• **QUESTIONS TO ANSWER**
#1 In the passage about "the wall," which four terms appear in quotation marks as names for the "mythical idea" said to exist outside human judgment?
#2 Carry on the passage about "the wall" past its final sentence.

• **SUPPLIED TEXT**
____________

It's interesting to note that people will readily agree to the existence of "the wall" provided it is framed in such a way as to make women seem superior to men. For example:

"Most men are creepily obsessed with youth when it comes to the women they date. Do you see the way Leonardo DiCaprio dates only young women and loses interest the moment they turn 30? Probably all men would do the exact same thing if they could."

This statement is basically identical to the way I defined the wall above. And yet one formulation will make people freak out while the other will make those same people nod their heads in agreement.

One of the pushbacks people will give is that DiCaprio's dating young women is a kind of moral failure. Therefore, your readers would disagree with it this way: many of them are morally upstanding and would only ever want to date someone with similar levels of life-experience and power. And so, they would take issue with "Probably all men..." bit.

Therefore, your readers would disagree with it this way: many of them are morally upstanding and would only ever want to date someone with similar levels of life-experience and power. And so, they would take issue with "Probably all men..." bit.

Sadly, I disagree. In mainstream discourse, claims along the lines of "Men are shitty!" typically get little or no push back.

A lot of people seem to have this mythical idea about "attractiveness" or "good looks" or "being pretty" or "beauty" or etc. that exists as a concept outside of human judgment, as if how "attractive" someone is isn't defined by how many and how hard other people actually are "attracted" to them. I think this sort of thinking is especially encouraged in women, which is why the idea that "all women are 10s" is so common among women. And why the idea "straight men will judge you, a straight woman, as less attractive" registers as something different from "you, a straight woman, is less attractive."

____________

[Collected data]

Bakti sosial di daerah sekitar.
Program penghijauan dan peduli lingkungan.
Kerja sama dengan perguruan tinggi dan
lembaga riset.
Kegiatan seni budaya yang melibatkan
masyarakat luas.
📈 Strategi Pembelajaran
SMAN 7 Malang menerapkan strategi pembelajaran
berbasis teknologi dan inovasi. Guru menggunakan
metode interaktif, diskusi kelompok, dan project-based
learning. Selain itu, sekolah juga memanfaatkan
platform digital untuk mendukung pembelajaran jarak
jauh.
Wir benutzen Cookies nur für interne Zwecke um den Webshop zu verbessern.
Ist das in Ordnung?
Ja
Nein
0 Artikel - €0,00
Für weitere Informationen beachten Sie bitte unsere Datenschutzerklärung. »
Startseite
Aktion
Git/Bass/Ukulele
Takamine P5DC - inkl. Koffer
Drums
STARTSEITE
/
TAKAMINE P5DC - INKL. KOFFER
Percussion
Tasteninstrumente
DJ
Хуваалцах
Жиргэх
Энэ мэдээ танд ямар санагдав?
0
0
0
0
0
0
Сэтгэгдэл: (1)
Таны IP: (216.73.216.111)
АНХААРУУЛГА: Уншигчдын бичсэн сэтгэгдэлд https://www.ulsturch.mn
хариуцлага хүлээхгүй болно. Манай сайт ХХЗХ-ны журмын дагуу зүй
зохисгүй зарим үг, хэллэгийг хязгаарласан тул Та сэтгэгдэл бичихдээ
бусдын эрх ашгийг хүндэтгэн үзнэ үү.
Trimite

____________

• **ANSWERS PROVIDED**
#1 "attractiveness," "good looks," "being pretty," "beauty"

#2
You have a point that slight reframing can change people's opinion depending on who is flattered and who is scolded, but the two statements here are not identical.

The way to reconcile this is to say that while older women are still objectively stunning and great catches, men refuse to acknowledge this because they want unequal, power-imbalanced relationships to oppress women. Over 30 women are too wise to all the manipulative tricks, they are harder to boss around, too financially and professionally stable which intimidates men etc.

True in my case. When I was a kid, girls in my class and even grown women would come up to me - sometimes even in the supermarket - and tell me I was "cute". You better believe that stopped the very minute I hit puberty; suddenly I was invisible to half the human race!

Related anecdote: thirty-some years ago I was in a shopping mall, and an attractive woman I had never seen before smiled, with real warmth, seemingly at me. Turns out she was actually smiling at a baby being carried by a woman right behind me! Sheesh, can't win for losing.

Your appearance obviously invoked motherly feelings as long as you were just a boy, that is all. It has nothing to do with The Wall.

As someone who hasn't seen the movie I assume there are two things going on. One: the store owner, unlike his female therapist, is not college-educated, which is a significant social barrier to a potential relationship between them. The therapist would probably suffer social ostracism if she paired up with him, which obviously could be offset were he an attractive stud, which he isn't. Which leads to - Two: it'd be possible for a store owner entrepreneur and a therapist to have a successful marriage, as the difference in terms of social status does not seem to be that big, but again, mutual attraction needs to be there for that first.

Well, I imagine that probably makes for a bad backrooms movie if true. Horror fiction that touches on the weirdness that can happen in romantic relationships can be very interesting, I think, but that is not what the backrooms is about.

Weighted by screentime, the majority of the film is about the aesthetics of 90s furniture stores. It's hard to convey this feeling by text, so I focused on the thematic subtext of class and relationships.

Having thought on it more, the one healthy relationship in the film is between Male Lead's two employees. They are both lower-middle class. They even have the exact same job!